WORK ITEM | Beginning with the first line of the data below, extract each line up to and including the one containing "03:16 Slade – Myzterious Mizter Jones". Copy them exactly and add nothing.

MATERIALS PROVIDED |
######

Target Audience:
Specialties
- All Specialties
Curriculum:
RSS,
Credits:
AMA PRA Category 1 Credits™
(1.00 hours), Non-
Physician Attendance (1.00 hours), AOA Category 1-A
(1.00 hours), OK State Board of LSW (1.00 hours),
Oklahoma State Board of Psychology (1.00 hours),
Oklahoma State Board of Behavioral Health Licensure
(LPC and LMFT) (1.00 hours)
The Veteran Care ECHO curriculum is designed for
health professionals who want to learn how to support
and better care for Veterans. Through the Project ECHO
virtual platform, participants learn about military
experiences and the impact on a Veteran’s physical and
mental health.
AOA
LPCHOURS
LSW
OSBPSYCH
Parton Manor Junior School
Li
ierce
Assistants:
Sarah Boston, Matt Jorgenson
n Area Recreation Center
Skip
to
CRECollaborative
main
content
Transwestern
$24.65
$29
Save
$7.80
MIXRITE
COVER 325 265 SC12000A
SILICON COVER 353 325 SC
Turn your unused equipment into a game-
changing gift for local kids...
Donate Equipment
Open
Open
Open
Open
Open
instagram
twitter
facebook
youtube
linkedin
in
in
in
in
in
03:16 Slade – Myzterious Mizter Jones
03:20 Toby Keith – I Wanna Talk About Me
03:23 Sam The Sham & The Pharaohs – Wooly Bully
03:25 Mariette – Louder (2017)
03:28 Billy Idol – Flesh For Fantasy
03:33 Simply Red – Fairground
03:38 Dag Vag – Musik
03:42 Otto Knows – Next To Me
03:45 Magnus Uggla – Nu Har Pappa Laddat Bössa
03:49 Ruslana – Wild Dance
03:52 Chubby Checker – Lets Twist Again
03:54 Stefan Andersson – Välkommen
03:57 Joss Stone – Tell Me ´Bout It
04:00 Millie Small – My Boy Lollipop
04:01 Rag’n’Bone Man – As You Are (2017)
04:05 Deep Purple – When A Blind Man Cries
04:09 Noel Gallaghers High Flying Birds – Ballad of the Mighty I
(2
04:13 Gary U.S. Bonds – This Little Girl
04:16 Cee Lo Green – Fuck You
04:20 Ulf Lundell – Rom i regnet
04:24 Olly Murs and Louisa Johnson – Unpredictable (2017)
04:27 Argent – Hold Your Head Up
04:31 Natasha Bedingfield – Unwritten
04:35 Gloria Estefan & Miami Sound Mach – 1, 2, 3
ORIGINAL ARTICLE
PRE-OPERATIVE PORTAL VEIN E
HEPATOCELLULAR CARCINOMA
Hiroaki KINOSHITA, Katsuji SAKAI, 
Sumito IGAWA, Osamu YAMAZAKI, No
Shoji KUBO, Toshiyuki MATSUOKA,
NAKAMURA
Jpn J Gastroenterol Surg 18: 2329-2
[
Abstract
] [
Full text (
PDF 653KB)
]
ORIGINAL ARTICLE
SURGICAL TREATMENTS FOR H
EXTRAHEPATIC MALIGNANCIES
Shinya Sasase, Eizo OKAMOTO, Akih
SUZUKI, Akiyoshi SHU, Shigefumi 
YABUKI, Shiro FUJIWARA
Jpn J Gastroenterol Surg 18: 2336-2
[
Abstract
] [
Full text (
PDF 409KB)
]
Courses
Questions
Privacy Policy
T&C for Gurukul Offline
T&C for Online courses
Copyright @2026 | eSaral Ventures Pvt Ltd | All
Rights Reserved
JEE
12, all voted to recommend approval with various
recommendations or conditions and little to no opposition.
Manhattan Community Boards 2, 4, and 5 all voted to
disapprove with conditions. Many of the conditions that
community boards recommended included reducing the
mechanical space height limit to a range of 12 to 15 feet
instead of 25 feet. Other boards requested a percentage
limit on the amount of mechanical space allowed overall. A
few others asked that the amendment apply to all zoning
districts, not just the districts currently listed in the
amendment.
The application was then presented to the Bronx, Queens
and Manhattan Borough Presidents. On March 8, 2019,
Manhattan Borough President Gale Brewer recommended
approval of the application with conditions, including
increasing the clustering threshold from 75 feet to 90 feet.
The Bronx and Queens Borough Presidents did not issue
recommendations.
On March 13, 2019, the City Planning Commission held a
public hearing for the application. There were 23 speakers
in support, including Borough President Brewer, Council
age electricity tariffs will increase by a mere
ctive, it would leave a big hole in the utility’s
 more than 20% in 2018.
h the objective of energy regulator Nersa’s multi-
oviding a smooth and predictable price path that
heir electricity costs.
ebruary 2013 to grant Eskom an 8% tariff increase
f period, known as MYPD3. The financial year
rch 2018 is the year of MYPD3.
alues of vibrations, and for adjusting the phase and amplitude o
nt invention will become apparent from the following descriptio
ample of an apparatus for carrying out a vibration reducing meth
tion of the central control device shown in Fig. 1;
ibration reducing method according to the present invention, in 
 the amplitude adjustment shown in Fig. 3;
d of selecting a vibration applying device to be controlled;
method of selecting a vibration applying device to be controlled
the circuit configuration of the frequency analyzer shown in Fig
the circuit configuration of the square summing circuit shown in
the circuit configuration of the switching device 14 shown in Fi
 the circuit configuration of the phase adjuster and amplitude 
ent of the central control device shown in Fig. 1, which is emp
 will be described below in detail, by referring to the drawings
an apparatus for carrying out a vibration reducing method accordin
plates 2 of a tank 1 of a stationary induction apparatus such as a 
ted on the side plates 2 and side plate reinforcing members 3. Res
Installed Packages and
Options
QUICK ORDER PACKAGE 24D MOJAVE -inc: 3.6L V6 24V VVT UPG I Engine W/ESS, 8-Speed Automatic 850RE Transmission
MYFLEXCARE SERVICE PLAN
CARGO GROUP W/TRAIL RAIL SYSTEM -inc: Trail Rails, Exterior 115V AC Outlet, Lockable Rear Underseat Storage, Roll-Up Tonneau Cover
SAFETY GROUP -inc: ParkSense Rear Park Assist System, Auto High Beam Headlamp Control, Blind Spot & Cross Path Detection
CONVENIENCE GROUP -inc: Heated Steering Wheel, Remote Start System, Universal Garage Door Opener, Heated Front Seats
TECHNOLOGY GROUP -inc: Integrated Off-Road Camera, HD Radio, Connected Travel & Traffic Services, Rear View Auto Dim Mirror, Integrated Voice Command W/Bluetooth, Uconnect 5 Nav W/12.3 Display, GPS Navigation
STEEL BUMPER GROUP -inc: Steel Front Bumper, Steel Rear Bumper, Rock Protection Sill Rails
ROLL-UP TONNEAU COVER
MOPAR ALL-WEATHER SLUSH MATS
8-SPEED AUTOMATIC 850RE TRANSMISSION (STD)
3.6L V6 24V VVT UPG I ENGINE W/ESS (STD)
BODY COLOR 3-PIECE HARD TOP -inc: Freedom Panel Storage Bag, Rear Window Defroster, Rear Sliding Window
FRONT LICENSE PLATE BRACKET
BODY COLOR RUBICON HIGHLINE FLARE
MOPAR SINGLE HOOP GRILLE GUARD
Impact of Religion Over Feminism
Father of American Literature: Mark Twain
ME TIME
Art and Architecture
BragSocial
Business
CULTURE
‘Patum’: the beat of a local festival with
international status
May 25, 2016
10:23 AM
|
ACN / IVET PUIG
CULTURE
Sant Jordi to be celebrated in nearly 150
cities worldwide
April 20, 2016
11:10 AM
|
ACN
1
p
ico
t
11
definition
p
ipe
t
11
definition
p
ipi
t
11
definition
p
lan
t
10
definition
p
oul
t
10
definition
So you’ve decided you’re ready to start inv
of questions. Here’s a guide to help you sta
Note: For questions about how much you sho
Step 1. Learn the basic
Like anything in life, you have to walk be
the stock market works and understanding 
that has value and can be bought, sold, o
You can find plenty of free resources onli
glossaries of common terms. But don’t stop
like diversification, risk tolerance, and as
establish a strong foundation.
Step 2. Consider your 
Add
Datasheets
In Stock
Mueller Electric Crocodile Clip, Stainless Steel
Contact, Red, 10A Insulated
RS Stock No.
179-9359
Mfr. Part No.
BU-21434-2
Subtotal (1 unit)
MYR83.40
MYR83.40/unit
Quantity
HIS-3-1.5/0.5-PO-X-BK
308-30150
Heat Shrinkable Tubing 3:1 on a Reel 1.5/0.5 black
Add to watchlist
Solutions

######

RESULT OF THIS EXERCISE |
Target Audience:
Specialties
- All Specialties
Curriculum:
RSS,
Credits:
AMA PRA Category 1 Credits™
(1.00 hours), Non-
Physician Attendance (1.00 hours), AOA Category 1-A
(1.00 hours), OK State Board of LSW (1.00 hours),
Oklahoma State Board of Psychology (1.00 hours),
Oklahoma State Board of Behavioral Health Licensure
(LPC and LMFT) (1.00 hours)
The Veteran Care ECHO curriculum is designed for
health professionals who want to learn how to support
and better care for Veterans. Through the Project ECHO
virtual platform, participants learn about military
experiences and the impact on a Veteran’s physical and
mental health.
AOA
LPCHOURS
LSW
OSBPSYCH
Parton Manor Junior School
Li
ierce
Assistants:
Sarah Boston, Matt Jorgenson
n Area Recreation Center
Skip
to
CRECollaborative
main
content
Transwestern
$24.65
$29
Save
$7.80
MIXRITE
COVER 325 265 SC12000A
SILICON COVER 353 325 SC
Turn your unused equipment into a game-
changing gift for local kids...
Donate Equipment
Open
Open
Open
Open
Open
instagram
twitter
facebook
youtube
linkedin
in
in
in
in
in
03:16 Slade – Myzterious Mizter Jones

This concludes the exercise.